In ActionScript, it is possible to check the type at run-time using the is operator:
var mySprite:Sprite = new Sprite();
trace(mySprite is Sprite); // true
trace(mySprite is DisplayObject);// true
trace(mySprite is IEventDispatcher); // true
Is it possible to detect if a variable (extends or) is a certain class or interface with TypeScript?
I couldn't find anything about it in the language specs. It should be there when working with classes/interfaces.
4.19.4 The instanceof operator
The
instanceofoperator requires the left operand to be of type Any, an object type, or a type parameter type, and the right operand to be of type Any or a subtype of the 'Function' interface type. The result is always of the Boolean primitive type.
So you could use
mySprite instanceof Sprite;
Note that this operator is also in ActionScript but it shouldn't be used there anymore:
The is operator, which is new for ActionScript 3.0, allows you to test whether a variable or expression is a member of a given data type. In previous versions of ActionScript, the instanceof operator provided this functionality, but in ActionScript 3.0 the instanceof operator should not be used to test for data type membership. The is operator should be used instead of the instanceof operator for manual type checking, because the expression x instanceof y merely checks the prototype chain of x for the existence of y (and in ActionScript 3.0, the prototype chain does not provide a complete picture of the inheritance hierarchy).

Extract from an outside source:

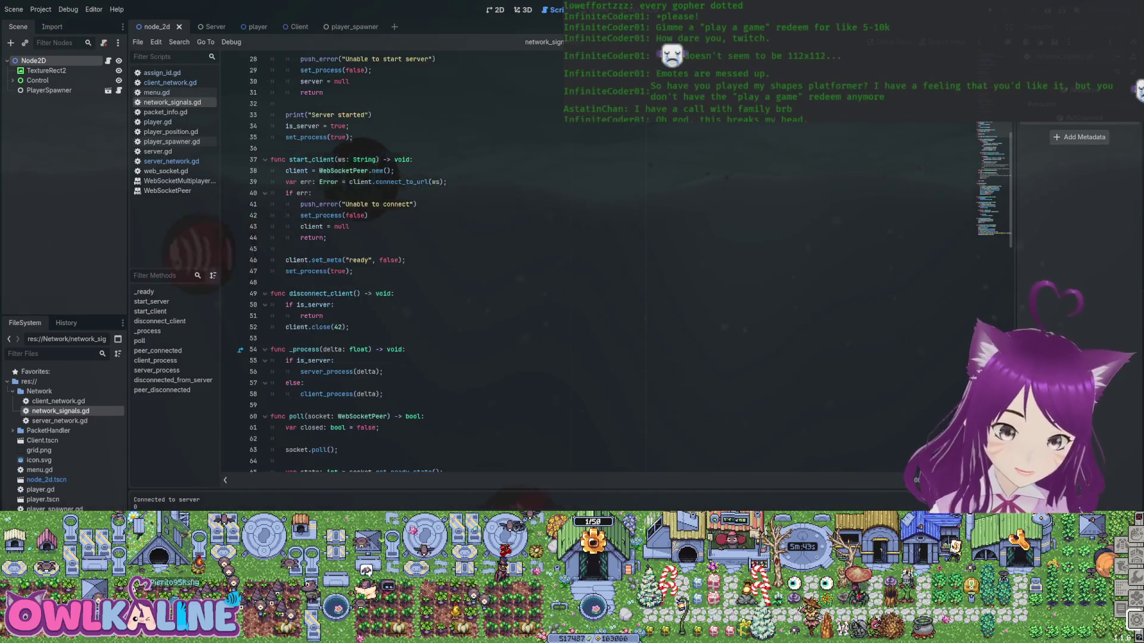
scroll(357, 262, up, 4)
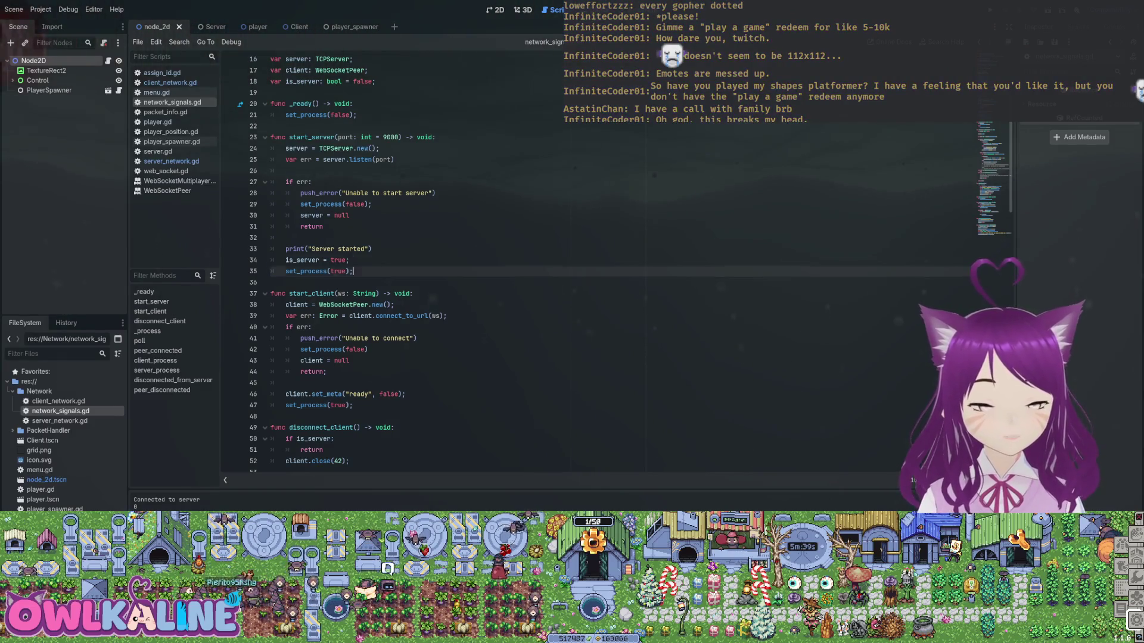
drag(353, 271, 300, 193)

TypeScript's instanceof shares the same problems. As it is a language which is still in its development I recommend you to state a proposal of such facility.
See also:
instanceof Narrowing, which shows how instanceof can be used to narrow things
TypeScript have a way of validating the type of a variable in runtime. You can add a validating function that returns a type predicate. So you can call this function inside an if statement, and be sure that all the code inside that block is safe to use as the type you think it is.
Example from the TypeScript docs:
function isFish(pet: Fish | Bird): pet is Fish {
return (<Fish>pet).swim !== undefined;
}
// Both calls to 'swim' and 'fly' are now okay.
if (isFish(pet)) {
pet.swim();
}
else {
pet.fly();
}
See more at: https://www.typescriptlang.org/docs/handbook/advanced-types.html
You can use the instanceof operator for this. From MDN:
The instanceof operator tests whether the prototype property of a constructor appears anywhere in the prototype chain of an object.
If you don't know what prototypes and prototype chains are I highly recommend looking it up. Also here is a JS (TS works similar in this respect) example which might clarify the concept:
class Animal {
name;
constructor(name) {
this.name = name;
}
}
const animal = new Animal('fluffy');
// true because Animal in on the prototype chain of animal
console.log(animal instanceof Animal); // true
// Proof that Animal is on the prototype chain
console.log(Object.getPrototypeOf(animal) === Animal.prototype); // true
// true because Object in on the prototype chain of animal
console.log(animal instanceof Object);
// Proof that Object is on the prototype chain
console.log(Object.getPrototypeOf(Animal.prototype) === Object.prototype); // true
console.log(animal instanceof Function); // false, Function not on prototype chain
The prototype chain in this example is:
animal > Animal.prototype > Object.prototype
You have two types of checks
by ex, the isString check can be performed like this:
function isString(value) {
return typeof value === 'string' || value instanceof String;
}
Although late and already some good answers exists. The proposed solution from @Gilad has the flaw if the assigned content swim exists as Type but the Value is set to undefined. A more robust check would be:
export const isFish= (pet: Fish | Bird): pet is Fish =>
Object.keys(pet).includes('swim');
This solution wouldn't be dependent on the value of swim!